Trust in Yourself to Handle Any Situation

I often wonder why we often have so little trust in ourselves as men and fathers. I have yet to really find the answer to that. I do know that a lack of trust is based on fear, and that some fear is instinctual and healthy and keeps us on our toes. The rest – the parts that hold us back from becoming our true selves – is destructive and inappropriate, and probably can be blamed on our cultural and societal conditioning.

I think about being a young boy back in elementary school. Often my mother, when sending me off to school, would say “Be careful.” Mothers, fathers, aunts, uncles, and grandparents never said something like “Go out there and take lots of risks! That’s the only way to tackle life!” The cautious approach in “Be careful” implies that the world is dangerous and that we won’t be able to handle it. What our elders were actually saying was “If something happens to you, I will blame myself and feel awful about it. I don’t think I can handle those responsibilities and emotions.” Our mothers and fathers essentially passed on their lack of trust in their ability to handle whatever comes their way.

As I got older, perhaps 18 or 19, I remember wanting desperately to go visit my older cousin across the state, and my father’s outright refusal to let me go on my own. His answer never wavered: “You are too young. What if something happens to you?” The translation, of course, was “You are not competent enough to handle a trip like that on your own.” Having become wiser with age, I now know that he was really saying “If anything happens to you, I will be responsible for letting you go and I can’t deal with that.”

This overprotective father of mine was once in the emergency room for a small heart attack brought on by stress, over eating, and smoking. I remember seeing him on the bed with the tubes coming off his arm and into his nose. When it was time to leave, I told him I loved him and would see him soon. As I walked toward the door, he mustered the strength and in a weak voice said “Be careful since I won’t be home for a couple days.” Even in his medicated stupor, he was sending me cautious words of doom and gloom. I think he typifies the great percentage of fathers, and mothers, out there. Thinking about the shear number of “be careful”s our parents and guardians pestered us with, it is astonishing we even managed to walk out the front door!
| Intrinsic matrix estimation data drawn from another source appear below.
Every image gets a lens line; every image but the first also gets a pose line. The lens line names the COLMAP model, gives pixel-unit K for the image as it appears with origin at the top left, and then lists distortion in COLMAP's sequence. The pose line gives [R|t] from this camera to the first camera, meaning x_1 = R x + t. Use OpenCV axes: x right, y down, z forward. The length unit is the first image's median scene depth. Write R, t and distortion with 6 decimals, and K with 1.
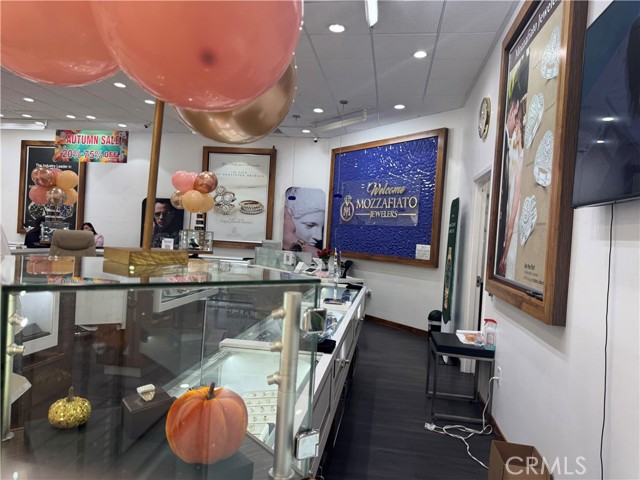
lens RADIAL K [[448.5, 0, 318.3], [0, 448.5, 241.2], [0, 0, 1]] dist [0.121820, -0.203669]
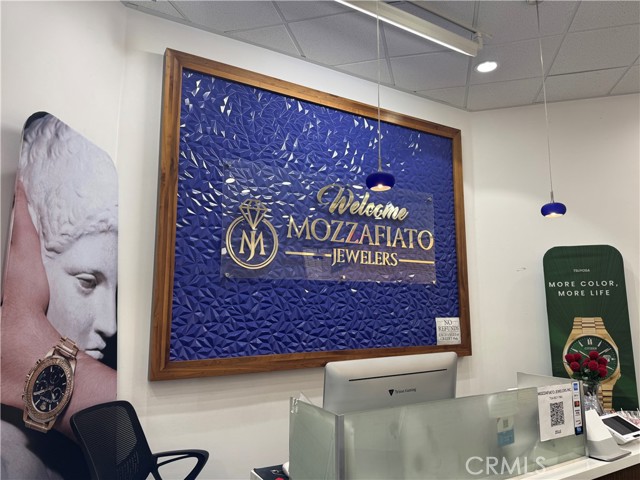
lens RADIAL K [[448.5, 0, 318.3], [0, 448.5, 241.2], [0, 0, 1]] dist [0.121820, -0.203669]
pose [[0.101160, 0.083847, 0.991331, -0.277940], [0.026444, 0.995863, -0.086929, -0.033294], [-0.994519, 0.035009, 0.098524, 0.871944]]
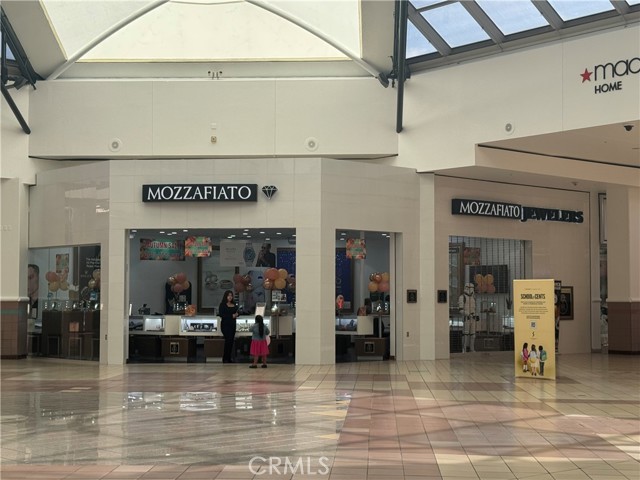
lens RADIAL K [[1080.1, 0, 320.0], [0, 1080.1, 240.0], [0, 0, 1]] dist [0.014502, 0.145538]
pose [[0.630120, -0.016324, 0.776327, -2.957111], [0.049553, 0.998586, -0.019223, -0.148492], [-0.774915, 0.050583, 0.630038, -1.650459]]
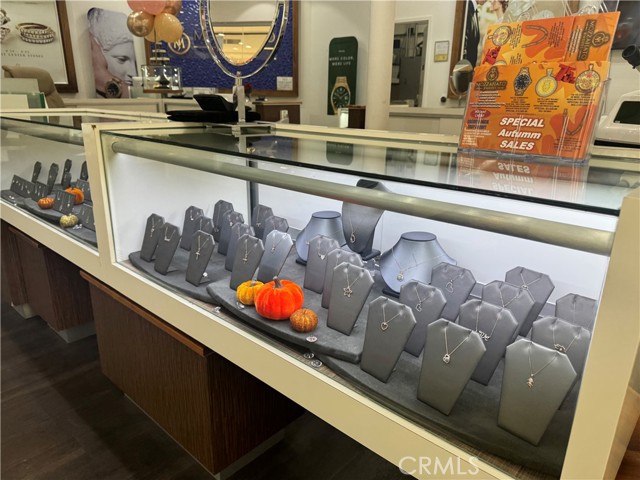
lens RADIAL K [[459.8, 0, 323.2], [0, 459.8, 241.5], [0, 0, 1]] dist [0.006386, -0.008564]
pose [[0.544115, -0.308561, 0.780211, -0.623126], [0.032370, 0.936946, 0.347972, -0.003319], [-0.838386, -0.164081, 0.519795, 0.171788]]
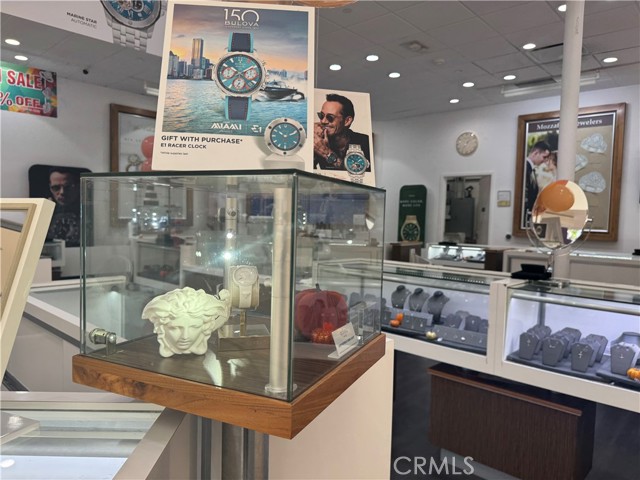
lens RADIAL K [[458.2, 0, 320.0], [0, 458.2, 240.0], [0, 0, 1]] dist [0.055035, -0.083376]
pose [[0.552826, -0.091502, 0.828258, -0.807729], [0.021241, 0.995177, 0.095765, -0.040904], [-0.833026, -0.035348, 0.552103, 0.247868]]
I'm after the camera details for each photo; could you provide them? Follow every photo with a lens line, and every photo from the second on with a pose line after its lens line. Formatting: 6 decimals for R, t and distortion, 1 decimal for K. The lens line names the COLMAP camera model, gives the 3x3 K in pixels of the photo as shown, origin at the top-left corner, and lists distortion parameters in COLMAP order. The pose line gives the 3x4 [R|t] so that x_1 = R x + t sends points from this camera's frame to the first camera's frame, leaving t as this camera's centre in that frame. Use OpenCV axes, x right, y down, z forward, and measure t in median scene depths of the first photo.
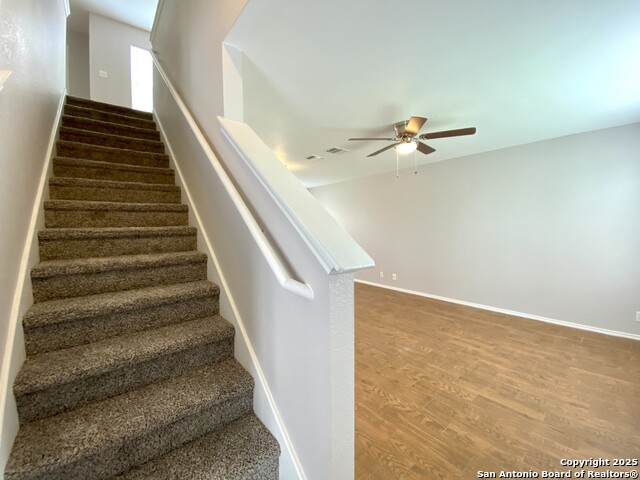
lens RADIAL K [[260.8, 0, 317.6], [0, 260.8, 235.8], [0, 0, 1]] dist [0.026359, -0.022452]
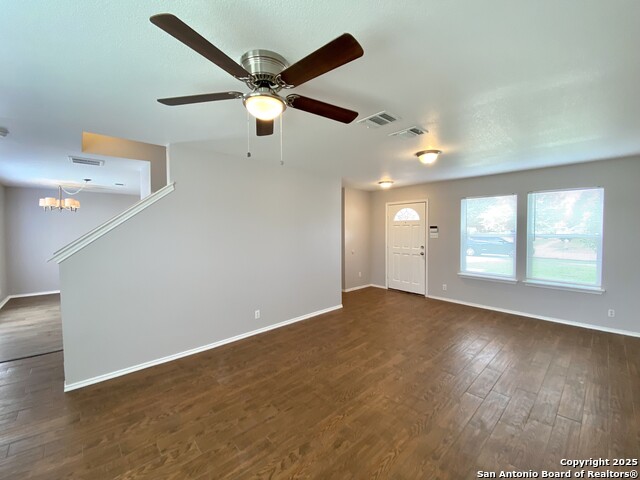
lens RADIAL K [[260.8, 0, 317.6], [0, 260.8, 235.8], [0, 0, 1]] dist [0.026359, -0.022452]
pose [[0.050669, 0.041782, -0.997841, 1.161245], [-0.038963, 0.998447, 0.039829, -0.135019], [0.997955, 0.036861, 0.052218, 1.416793]]
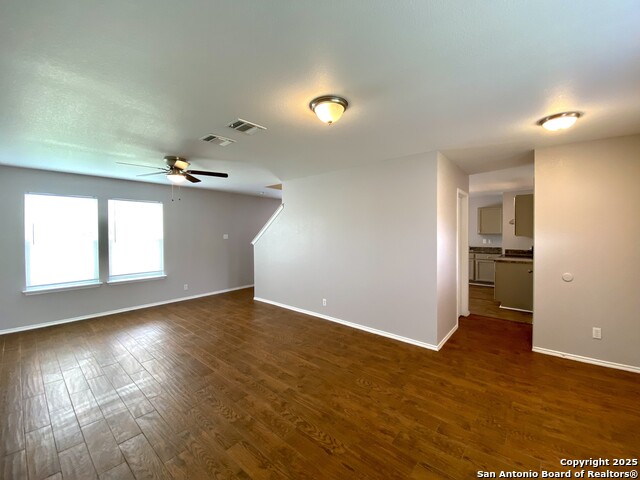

Besides the obvious connections, I think the cause of our underlying fear might lie someplace else. But does it really matter where our doubt and indecisiveness comes from? I don’t think so. It’s not my place to analyze the mind in this way. It might be quite impossible to find out the actual causes of our pessimism and negative self-talk, and even if we did truly know, that wouldn’t guarantee a change in the person. If something is troubling you, start where you are currently at, and make your moves forward to change it.

We know that we don’t like how our lack of trust in ourselves stops us from getting what we want out of life. But knowing this is a first step in focusing on what we need to change. You don’t have to waste valuable energy asking why. It doesn’t matter. What matters most is that you begin to develop trust in yourself, until you come to a point where you can say: “Whatever happens to me, in any situation, I can handle it!”

You might be doubting and saying, “Come on man, what about cancer, or divorce, or the death of a loved one?” Your skepticism is warranted. I once doubted this myself. But you just have to have faith and let life unfold before you. Give yourself a winning chance by using all the tools in your toolbox: books, blogs, YouTube videos, family, friends… As you move forward, you will come closer and closer to the self-confidence that you ultimately will have to handle anything that comes your way. And no matter what, always remember: You’ll handle it!